Mediator Gibbons applied Board policy relating to part-time employees to the record in this case in ruling Polar Air's part-time Mechanics and Mechanic Helpers based at JFK eligible. The Mediator stated in his ruling:
I find that while the employees in question do not have a pre-set schedule of actual work hours in a given week, they are required to identify twenty (20) hours each week that they will obligate themselves to the carrier. Further, they are required to call in prior to each period they have obligated to the carrier and must, if work is available, report to work. Failure to call in on more than one occasion will result in termination . . . . I find this establishes a regular part-time employer-employee relationship.
The Board's review of the record in this case in light of applicable Board policy leads it to conclude that the Mediator correctly ruled that part-time employees who work at JFK have regular employee-employer relationships and, therefore, are eligible.
V.
The IBT challenges Mediator Gibbons' ruling that Polar's part-time Mechanics who were employed full time by other carriers are not eligible to vote. The IBT asserts that since Section 5.301 of the Representation Manual, covering part-time employees, is not specifically included in Section 5.308, covering individuals working for another carrier, employees may have a present employment interest in more than one carrier.
Section 5.308 of the Representation Manual provides, "[a]n employee who would otherwise be eligible to vote under Section 5.304, 5.305, 5.306, or 5.311 who is working for a carrier other than the carrier involved in the dispute is ineligible." These sections of the Representation Manual cover employees who have been discharged, furloughed, are on authorized leave of absence, or on disability leave.
Section 5.308 of the Representation Manual was designed to limit employees who retained an attenuated employment interest in a carrier, but who are not actively working for that carrier, from voting when they have a present employment interest with another carrier. That is not the case here. At Polar, the 29 part-time Mechanics have a present interest in their employment with Polar as well as with their full-time employers.
In Emery Air Charter, 18 NMB 387, 390 (1991), the Board found a part-time employee eligible where the employee held full-time employment with a non-carrier and maintained a present interest in his regular part-time employment with Emery Air Charter. The Board left open whether it would reach the same conclusion if the employee's full-time employer had also been a carrier.(3) Here, 29 of Polar's part-time Mechanics hold full-time jobs at other air carriers. However, they also maintain a present interest in regular part-time employment with Polar. In view of the Board's established practice not to disenfranchise employees, the Board finds eligible the 29 part-time employees who also hold full-time employment with other carriers.
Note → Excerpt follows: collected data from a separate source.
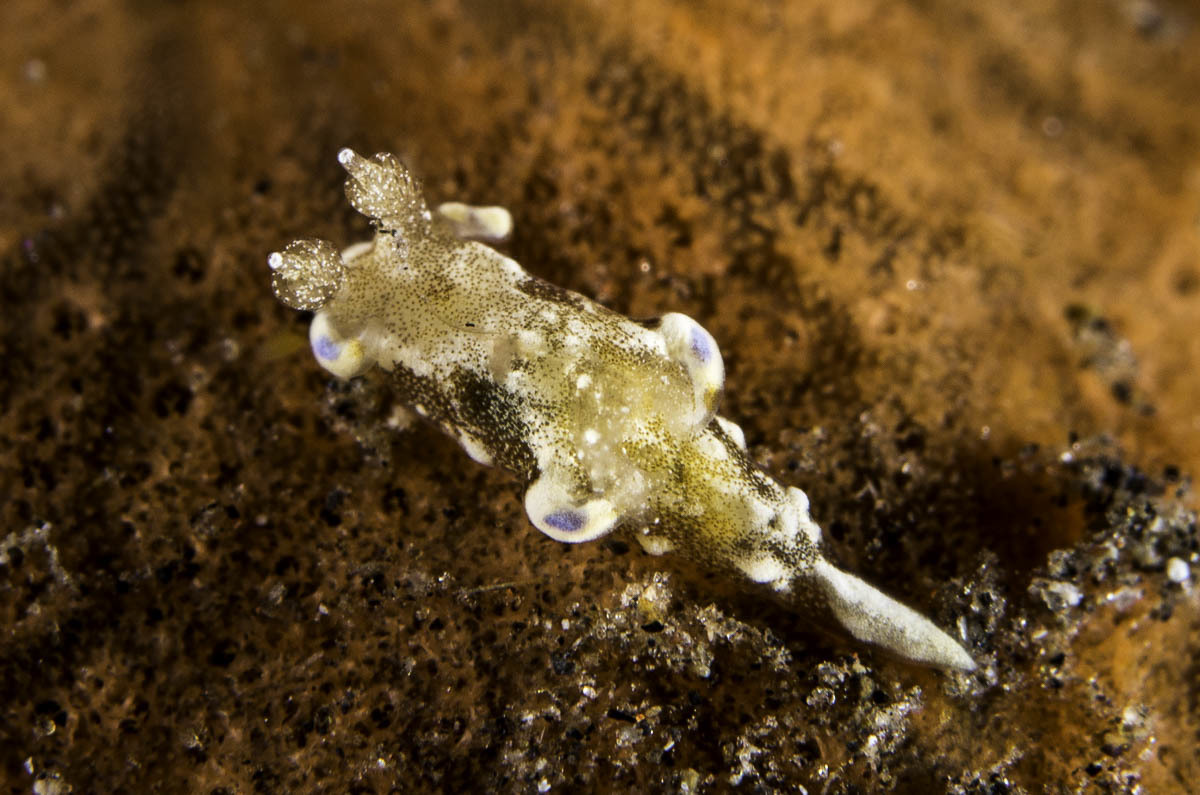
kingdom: Animalia
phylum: Mollusca
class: Gastropoda
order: Nudibranchia
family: Goniodorididae
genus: Trapania
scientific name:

See, e.g., Continental Airlines, 24 NMB 433, 449 (1997).
VI.
Based upon the record in this case, the Board finds that Polar's part-time Mechanics and Mechanics Helpers are regular part-time employees and are eligible to vote. The Board finds further that the Carrier's part-time Mechanics and Mechanics Helpers holding full-time employment with other carriers maintain a present interest in employment with Polar and are eligible. The ballot count will take place as scheduled.
By direction of the NATIONAL MEDIATION BOARD.
Stephen E. Crable
Chief of Staff
Copy to:
Mr. Ray Benning
Mr. Lawrence Gibbons
1. One individual held part-time employment with another carrier, but was subsequently laid off.
2. In its April 30, 1998, rebuttal statement, the carrier argues that in American Trans Air, supra, the Board rejected the organization's argument that availability for work signified an employee-employer relationship. However, the Board made its determination in that case in view of "unique circumstances." The Board notes in this case that the circumstances unique to Polar Air Cargo's operations are similarly determinative here.
3. Compare, Williamette and Pacific Railroad, Inc., 24 NMB 413, 417, 418 (1997), where the Board found a locomotive engineer with full-time employment at another railroad ineligible because his relationship with Williamette and Pacific was casual in nature.